The Supreme Court Gets it Right on Gay Rights

A religious organization is not entitled to government subsidies when its beliefs are inconsistent with basic antidiscrimination principles.
This post was published on the now-closed HuffPost Contributor platform. Contributors control their own work and posted freely to our site. If you need to flag this entry as abusive, send us an email.

In this country, we are constitutionally entitled to speak and to associate as we like. But the Supreme Court ruled this week that our First Amendment rights do not entitle us to receive a government subsidy to pay for our free speech and association activities.

The lawsuit arose when the Christian Legal Society of the Hastings College of Law, a public law school in San Francisco, announced that it was not going to allow gay students to join its organization. The group insisted, however, that despite its exclusionary policy, it was still entitled to receive the kind of recognition and financial support that the law school provides to other student groups.
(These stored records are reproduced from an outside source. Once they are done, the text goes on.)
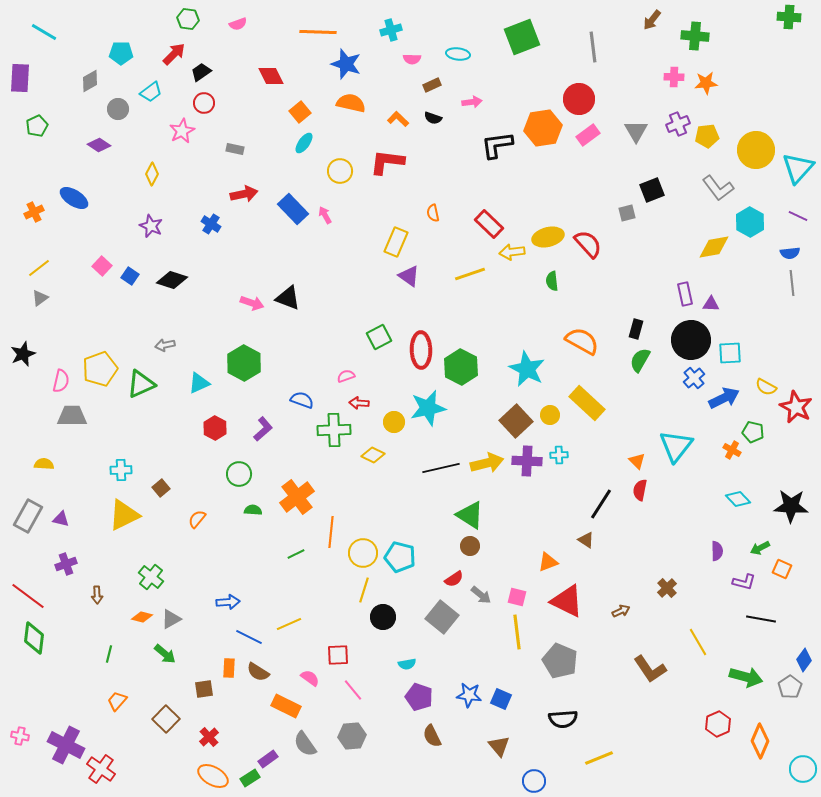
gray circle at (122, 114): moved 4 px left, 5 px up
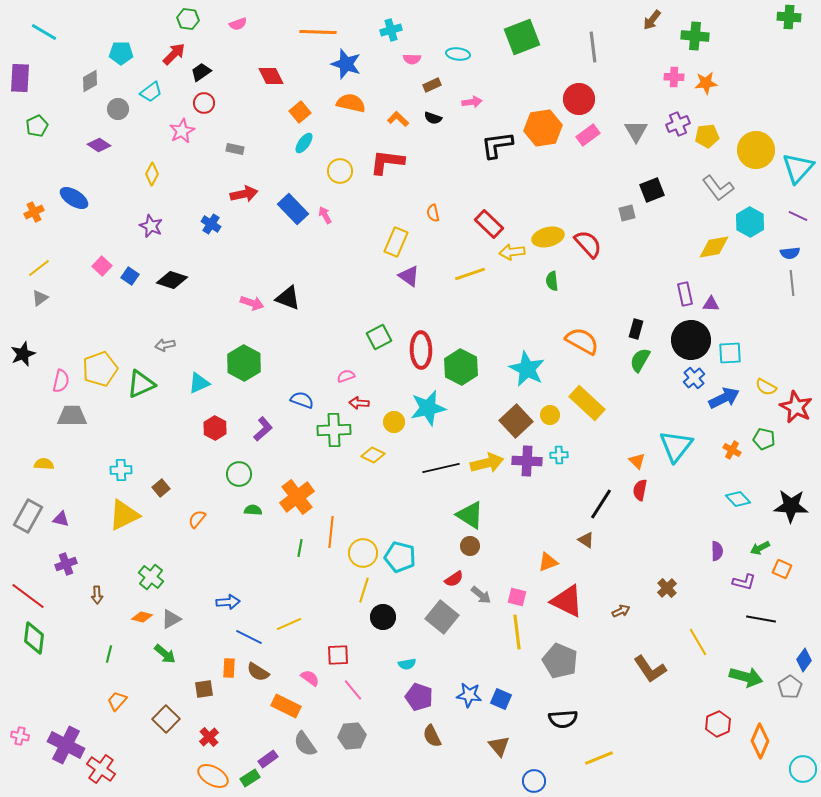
green pentagon at (753, 432): moved 11 px right, 7 px down
green line at (296, 554): moved 4 px right, 6 px up; rotated 54 degrees counterclockwise
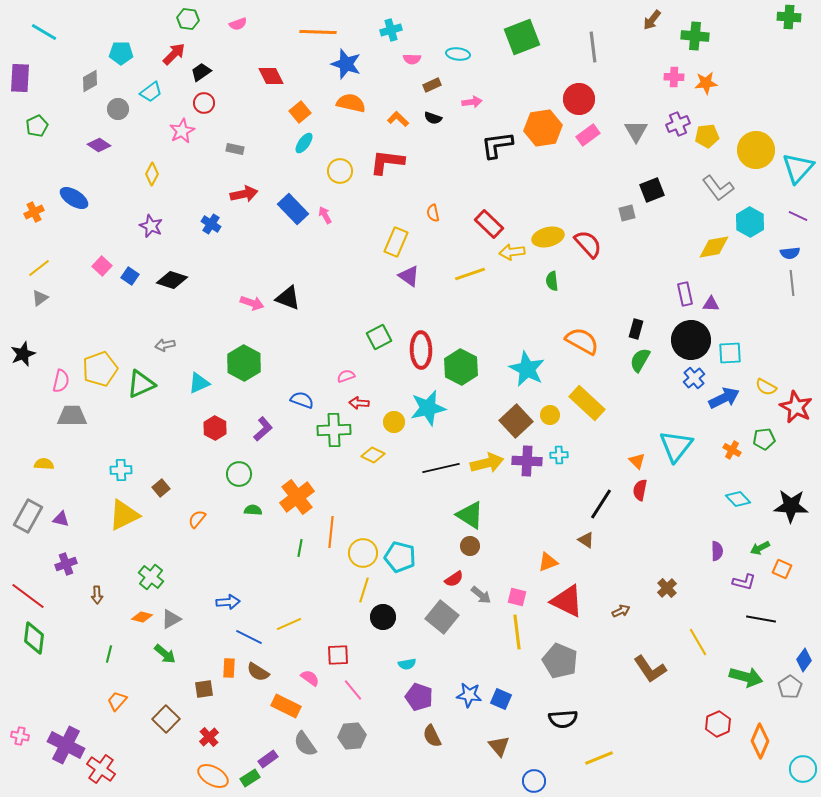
green pentagon at (764, 439): rotated 20 degrees counterclockwise
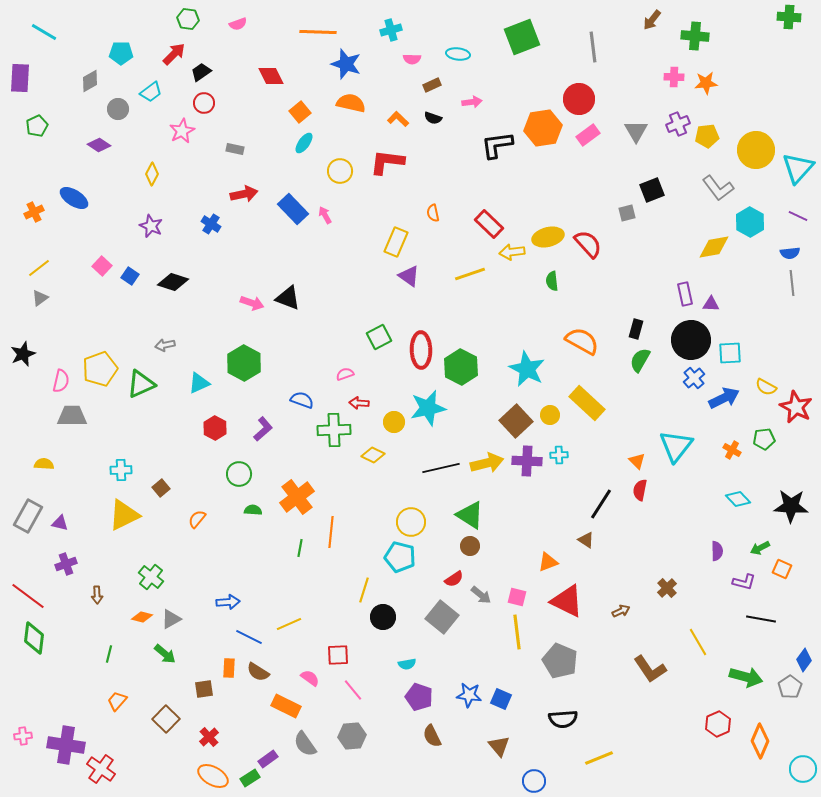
black diamond at (172, 280): moved 1 px right, 2 px down
pink semicircle at (346, 376): moved 1 px left, 2 px up
purple triangle at (61, 519): moved 1 px left, 4 px down
yellow circle at (363, 553): moved 48 px right, 31 px up
pink cross at (20, 736): moved 3 px right; rotated 18 degrees counterclockwise
purple cross at (66, 745): rotated 18 degrees counterclockwise
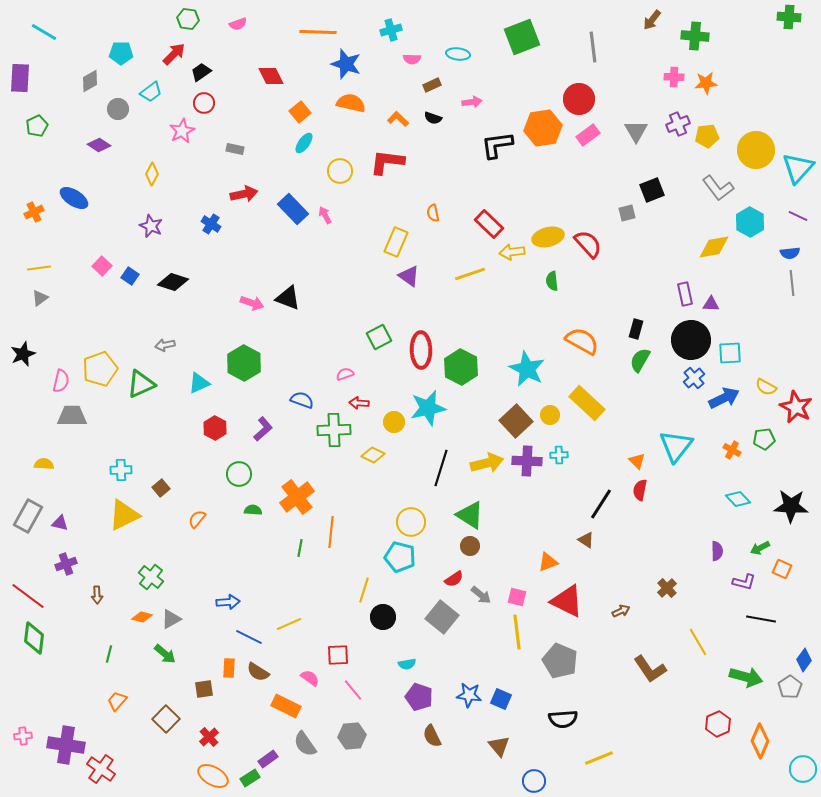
yellow line at (39, 268): rotated 30 degrees clockwise
black line at (441, 468): rotated 60 degrees counterclockwise
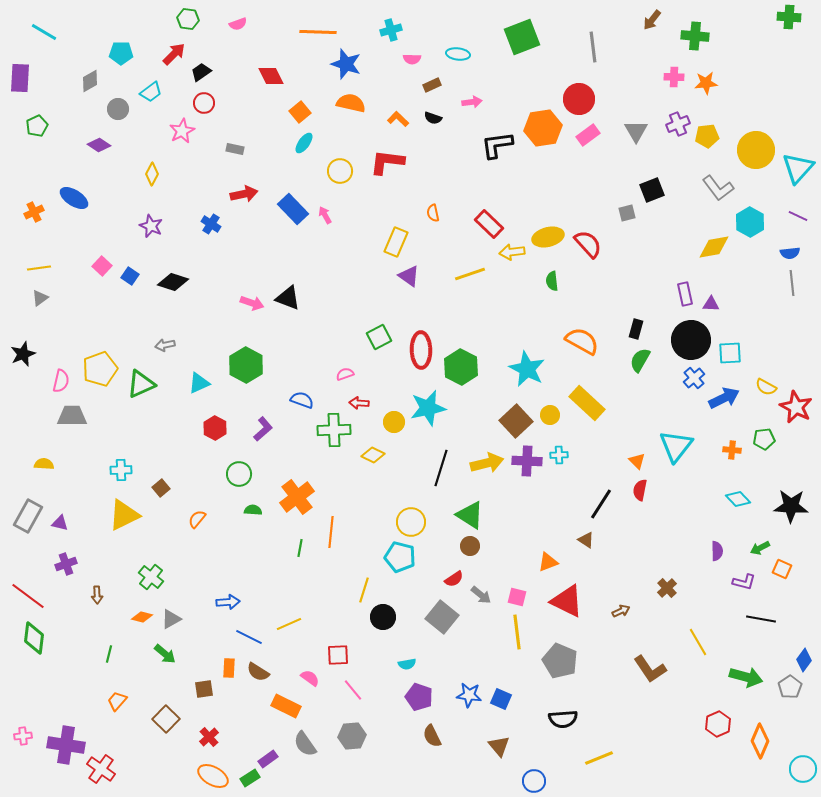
green hexagon at (244, 363): moved 2 px right, 2 px down
orange cross at (732, 450): rotated 24 degrees counterclockwise
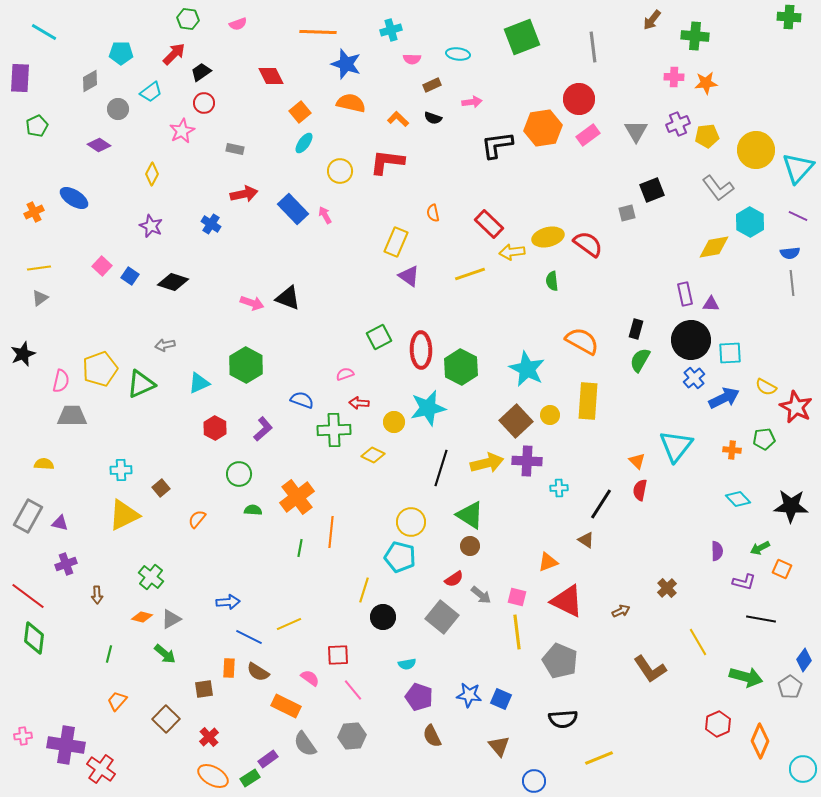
red semicircle at (588, 244): rotated 12 degrees counterclockwise
yellow rectangle at (587, 403): moved 1 px right, 2 px up; rotated 51 degrees clockwise
cyan cross at (559, 455): moved 33 px down
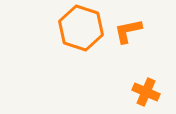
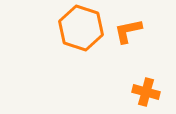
orange cross: rotated 8 degrees counterclockwise
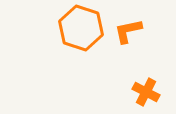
orange cross: rotated 12 degrees clockwise
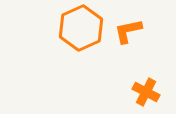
orange hexagon: rotated 18 degrees clockwise
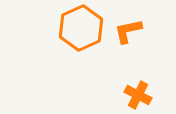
orange cross: moved 8 px left, 3 px down
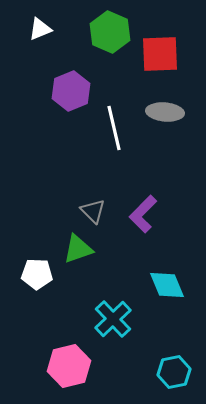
A few years ago, the Supreme Court held that the Boy Scouts could not be forced to retain an openly gay scout master because the private organization had a constitutional right to decide who could join its ranks. But in this week's case, the Court properly recognized that Hastings was not requiring the Christian Legal Society to admit individuals whom it wanted to exclude. The Christian group is constitutionally entitled to set its membership rules as it pleases. But it is not entitled to expect a government subsidy in return.

There will be some who will argue that the Court, in its 5-4 decision, is trampling on the rights of religious organizations. But imagine for a moment that a White Supremacist group, whose views were based on religious doctrine, claimed not only that it had the right to exclude African Americans, but that the government was also constitutionally required to pay for some of its activities if it does so for other groups. Most reasonable people would disagree with this organization's legal position. That conclusion should not change simply because the reason for the exclusionary policy is the sexual orientation, as opposed to the race, of potential members.

The Christian Legal Society argued throughout the litigation that it was not barring openly gay law students because of their sexual orientation but because those students engage in sexual conduct that the group believes is morally wrong. In other cases, however, the Court has rejected similar efforts to distinguish between discrimination on the basis of sexual orientation on the one hand and sexual conduct on the other. For example, a few years ago, when the Court struck down Texas's sodomy law, it rejected the government's argument that the law was permissible because it targeted "conduct" rather than "status." To criminalize gay sexual conduct, the Court ruled, was to discriminate against gay people.

This case highlights the tension between two deeply-held American values. As a nation, we cherish the freedom of individuals to believe what they want and to associate with those who hold similar views. At the same time, as our Constitution makes clear, we aspire to live in a society in which the government does not, directly or indirectly, discriminate against individuals because of who they are. It is not always easy to strike the proper balance between these two values. But this is what the Supreme Court did this week when it ruled that, while the government cannot prohibit a religious organization from having whatever beliefs it wants, that organization is not entitled to government subsidies when those beliefs are inconsistent with basic antidiscrimination principles.